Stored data
▽

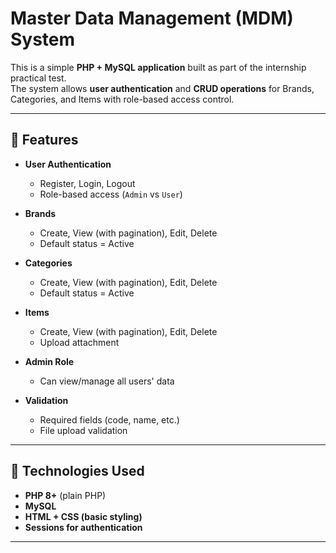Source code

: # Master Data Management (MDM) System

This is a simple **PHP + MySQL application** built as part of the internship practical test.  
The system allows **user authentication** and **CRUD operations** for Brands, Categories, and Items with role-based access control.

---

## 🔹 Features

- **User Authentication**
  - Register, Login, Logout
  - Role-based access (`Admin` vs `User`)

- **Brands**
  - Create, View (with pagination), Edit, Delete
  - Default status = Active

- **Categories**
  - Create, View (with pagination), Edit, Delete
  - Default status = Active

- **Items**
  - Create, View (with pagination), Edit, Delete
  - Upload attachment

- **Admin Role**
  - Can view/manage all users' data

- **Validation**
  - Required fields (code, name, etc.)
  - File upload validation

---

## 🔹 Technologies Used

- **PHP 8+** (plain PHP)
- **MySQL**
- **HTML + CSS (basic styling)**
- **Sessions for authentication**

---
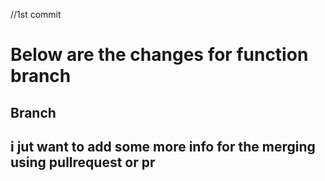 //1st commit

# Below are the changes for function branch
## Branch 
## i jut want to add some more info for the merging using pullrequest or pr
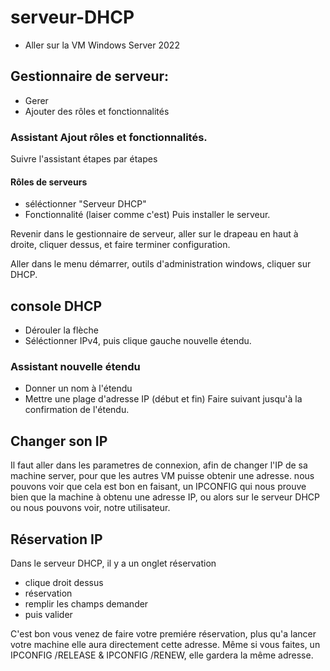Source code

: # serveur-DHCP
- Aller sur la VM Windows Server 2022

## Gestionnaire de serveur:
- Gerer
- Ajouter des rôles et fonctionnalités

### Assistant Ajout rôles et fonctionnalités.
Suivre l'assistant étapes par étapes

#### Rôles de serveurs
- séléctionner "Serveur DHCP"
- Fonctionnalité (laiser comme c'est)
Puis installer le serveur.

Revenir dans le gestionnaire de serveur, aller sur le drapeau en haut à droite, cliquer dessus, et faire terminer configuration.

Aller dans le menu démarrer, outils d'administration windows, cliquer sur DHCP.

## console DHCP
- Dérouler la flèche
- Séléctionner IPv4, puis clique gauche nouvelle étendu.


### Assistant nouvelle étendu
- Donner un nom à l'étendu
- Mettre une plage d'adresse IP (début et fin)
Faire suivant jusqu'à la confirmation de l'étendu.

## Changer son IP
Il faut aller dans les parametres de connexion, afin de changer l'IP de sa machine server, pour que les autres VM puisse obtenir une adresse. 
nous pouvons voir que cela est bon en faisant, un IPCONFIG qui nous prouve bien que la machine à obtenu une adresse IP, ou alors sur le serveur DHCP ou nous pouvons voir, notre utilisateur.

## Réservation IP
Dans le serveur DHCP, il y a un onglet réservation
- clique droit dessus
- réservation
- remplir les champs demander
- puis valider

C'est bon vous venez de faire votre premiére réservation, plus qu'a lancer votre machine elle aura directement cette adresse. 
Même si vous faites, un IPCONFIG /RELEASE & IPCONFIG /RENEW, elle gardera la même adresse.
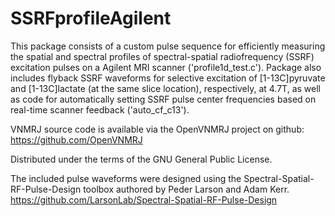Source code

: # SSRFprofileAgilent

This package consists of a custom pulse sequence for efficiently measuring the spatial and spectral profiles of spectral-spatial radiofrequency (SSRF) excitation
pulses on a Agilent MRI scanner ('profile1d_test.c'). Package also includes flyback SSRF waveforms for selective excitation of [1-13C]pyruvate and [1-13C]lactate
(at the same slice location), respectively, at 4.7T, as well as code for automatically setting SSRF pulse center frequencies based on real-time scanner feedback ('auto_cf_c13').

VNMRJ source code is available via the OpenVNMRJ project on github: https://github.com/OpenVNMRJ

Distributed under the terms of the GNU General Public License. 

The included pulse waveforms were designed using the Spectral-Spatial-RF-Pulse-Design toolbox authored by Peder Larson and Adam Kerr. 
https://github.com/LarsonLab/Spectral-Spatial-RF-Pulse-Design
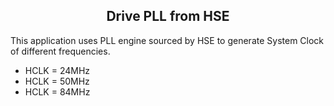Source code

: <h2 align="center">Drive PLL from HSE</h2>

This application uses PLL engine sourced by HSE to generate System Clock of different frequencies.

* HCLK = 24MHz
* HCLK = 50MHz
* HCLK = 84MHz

△

» YOUR OBJECTIVE: Return the entries above exactly, skipping any images.

» RESULT OF THIS EXERCISE:
Source code

: # Master Data Management (MDM) System

This is a simple **PHP + MySQL application** built as part of the internship practical test.  
The system allows **user authentication** and **CRUD operations** for Brands, Categories, and Items with role-based access control.

---

## 🔹 Features

- **User Authentication**
  - Register, Login, Logout
  - Role-based access (`Admin` vs `User`)

- **Brands**
  - Create, View (with pagination), Edit, Delete
  - Default status = Active

- **Categories**
  - Create, View (with pagination), Edit, Delete
  - Default status = Active

- **Items**
  - Create, View (with pagination), Edit, Delete
  - Upload attachment

- **Admin Role**
  - Can view/manage all users' data

- **Validation**
  - Required fields (code, name, etc.)
  - File upload validation

---

## 🔹 Technologies Used

- **PHP 8+** (plain PHP)
- **MySQL**
- **HTML + CSS (basic styling)**
- **Sessions for authentication**

---
 //1st commit

# Below are the changes for function branch
## Branch 
## i jut want to add some more info for the merging using pullrequest or pr
Source code

: # serveur-DHCP
- Aller sur la VM Windows Server 2022

## Gestionnaire de serveur:
- Gerer
- Ajouter des rôles et fonctionnalités

### Assistant Ajout rôles et fonctionnalités.
Suivre l'assistant étapes par étapes

#### Rôles de serveurs
- séléctionner "Serveur DHCP"
- Fonctionnalité (laiser comme c'est)
Puis installer le serveur.

Revenir dans le gestionnaire de serveur, aller sur le drapeau en haut à droite, cliquer dessus, et faire terminer configuration.

Aller dans le menu démarrer, outils d'administration windows, cliquer sur DHCP.

## console DHCP
- Dérouler la flèche
- Séléctionner IPv4, puis clique gauche nouvelle étendu.


### Assistant nouvelle étendu
- Donner un nom à l'étendu
- Mettre une plage d'adresse IP (début et fin)
Faire suivant jusqu'à la confirmation de l'étendu.

## Changer son IP
Il faut aller dans les parametres de connexion, afin de changer l'IP de sa machine server, pour que les autres VM puisse obtenir une adresse. 
nous pouvons voir que cela est bon en faisant, un IPCONFIG qui nous prouve bien que la machine à obtenu une adresse IP, ou alors sur le serveur DHCP ou nous pouvons voir, notre utilisateur.

## Réservation IP
Dans le serveur DHCP, il y a un onglet réservation
- clique droit dessus
- réservation
- remplir les champs demander
- puis valider

C'est bon vous venez de faire votre premiére réservation, plus qu'a lancer votre machine elle aura directement cette adresse. 
Même si vous faites, un IPCONFIG /RELEASE & IPCONFIG /RENEW, elle gardera la même adresse.
Source code

: # SSRFprofileAgilent

This package consists of a custom pulse sequence for efficiently measuring the spatial and spectral profiles of spectral-spatial radiofrequency (SSRF) excitation
pulses on a Agilent MRI scanner ('profile1d_test.c'). Package also includes flyback SSRF waveforms for selective excitation of [1-13C]pyruvate and [1-13C]lactate
(at the same slice location), respectively, at 4.7T, as well as code for automatically setting SSRF pulse center frequencies based on real-time scanner feedback ('auto_cf_c13').

VNMRJ source code is available via the OpenVNMRJ project on github: https://github.com/OpenVNMRJ

Distributed under the terms of the GNU General Public License. 

The included pulse waveforms were designed using the Spectral-Spatial-RF-Pulse-Design toolbox authored by Peder Larson and Adam Kerr. 
https://github.com/LarsonLab/Spectral-Spatial-RF-Pulse-Design
Source code

: <h2 align="center">Drive PLL from HSE</h2>

This application uses PLL engine sourced by HSE to generate System Clock of different frequencies.

* HCLK = 24MHz
* HCLK = 50MHz
* HCLK = 84MHz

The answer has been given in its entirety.